I love Twitter, but the other day I forgot just how public my tweets are. Last week I was assigned a large amount of reading for my “User Centered Design” class. While I tried to plow through it, I just couldn’t. I had to finish it though, there was going to be a quiz.
As I kept pushing myself to read on, I would fall drowsy and drift away. The book I was reading was “Communicating Design,” by Daniel Brown. The book is geared towards people who design websites, in other words, not me. It is a very technical book, and one that I could only just understand.
I heard William Zinsser’s voice in my head as I read the book. In his book, “On Writing Well,” he devotes a chapter to writing about science and technology. He argues that some of the best writing has come from scientists and not English departments. He highlights a few rules that are key to writing about technology: “You can’t assume a reader knows what you assume everybody knows.” He goes on to say: “write like a person and not like a scientist.”

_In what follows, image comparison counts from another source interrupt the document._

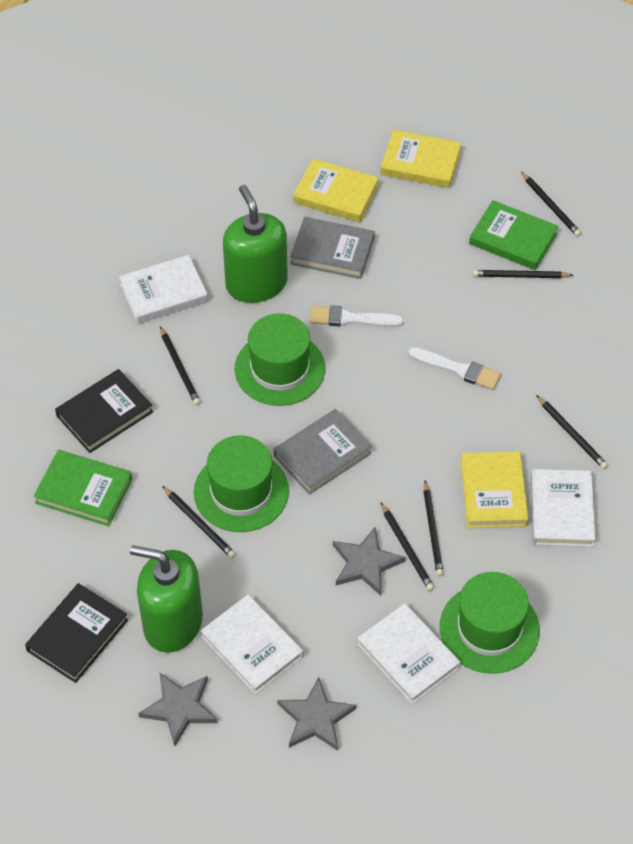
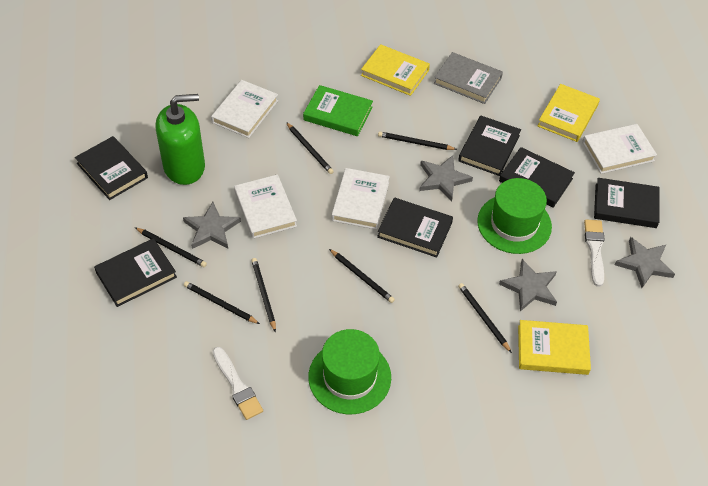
black book: 2 -> 6
green book: 2 -> 1
green hat: 3 -> 2
green soap dispenser: 2 -> 1
grey book: 2 -> 1
grey star: 3 -> 4

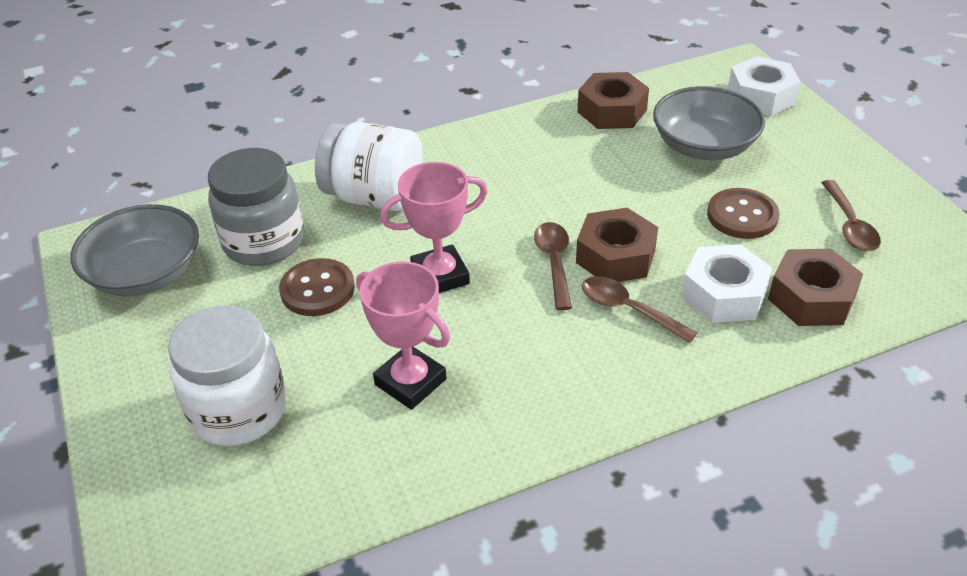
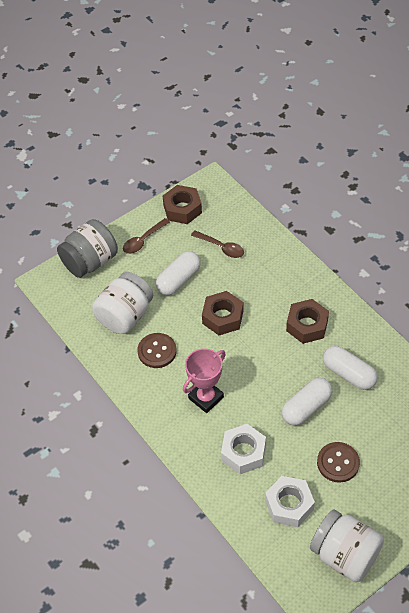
brown spoon: 3 -> 2
grey bowl: 2 -> 0
pink trophy: 2 -> 1
white capsule: 0 -> 3

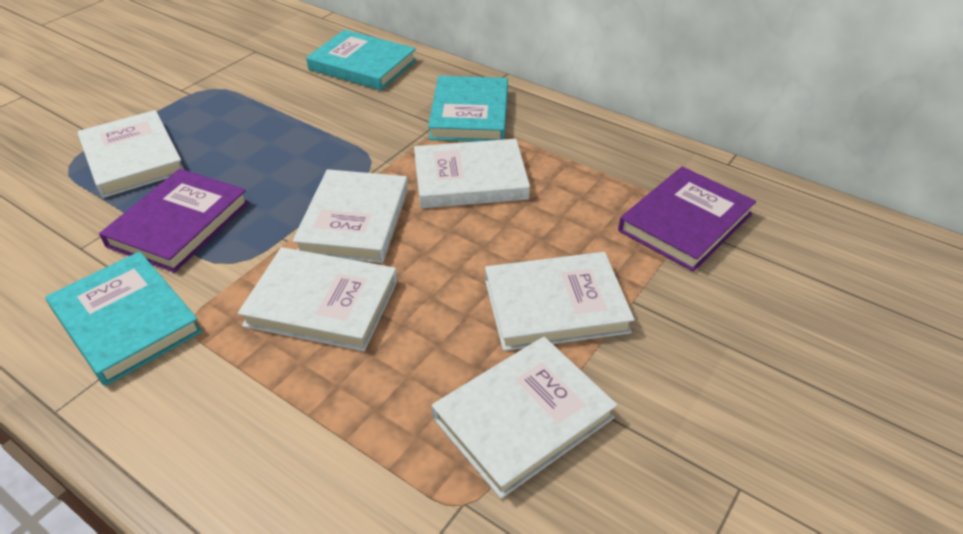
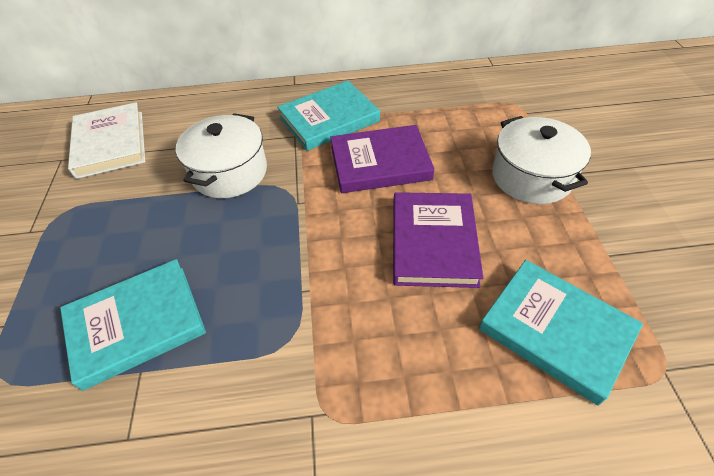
white book: 6 -> 1
white pot: 0 -> 2

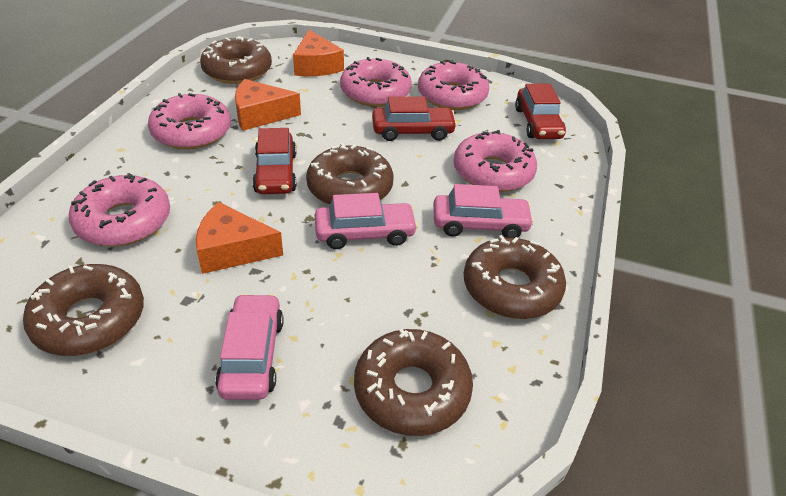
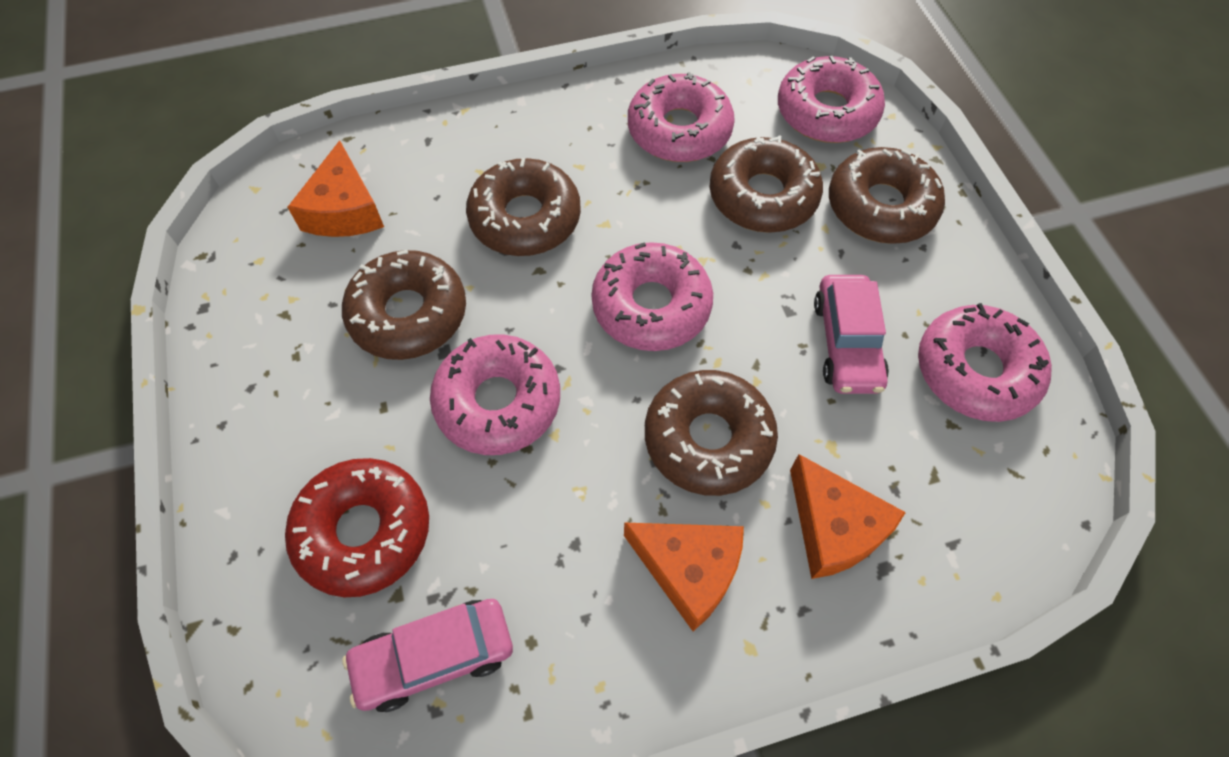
pink car: 3 -> 2
red car: 3 -> 0
red donut: 0 -> 1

As I sat and read Daniel Brown’s book, I didn’t feel like he was writing like a person. I felt like he was writing as a web designer to another web designer. So in my frustration I tweeted: “Having a bad ‘user experience’ on communicating design by Daniel brown, bad writing for such technical matters.” I was angry and the required reading is all about the “user experience” and how to understand it and make it better.
Feeling justified, I went back to the reading. A day later I get this tweet back to me:
”Hoping to clean up much of the writing in the 2nd ed. anything bothering you in particular?”
I was a bit shocked. My original tweet was not directed to him, nor was it really meant for him. I am glad he saw it though. I tweeted back more about the writing.
It was a good reminder that Twitter is a public place and I need to choose my words carefully. Dan’s writing did put me to sleep. Since it is required reading, it should flow better and be more engaging. His information was very technical, but it only played to a crowd who “gets” it. If he is going to write a “how-to” anyone should be able to pick it up and run with it.
The same rule applies to how I produce my show. When someone tunes in to see my show, they should be able to pick up where we are. If they are too confused, they will change the channel. Same with the book, if its too confusing, someone else will come along and write it better.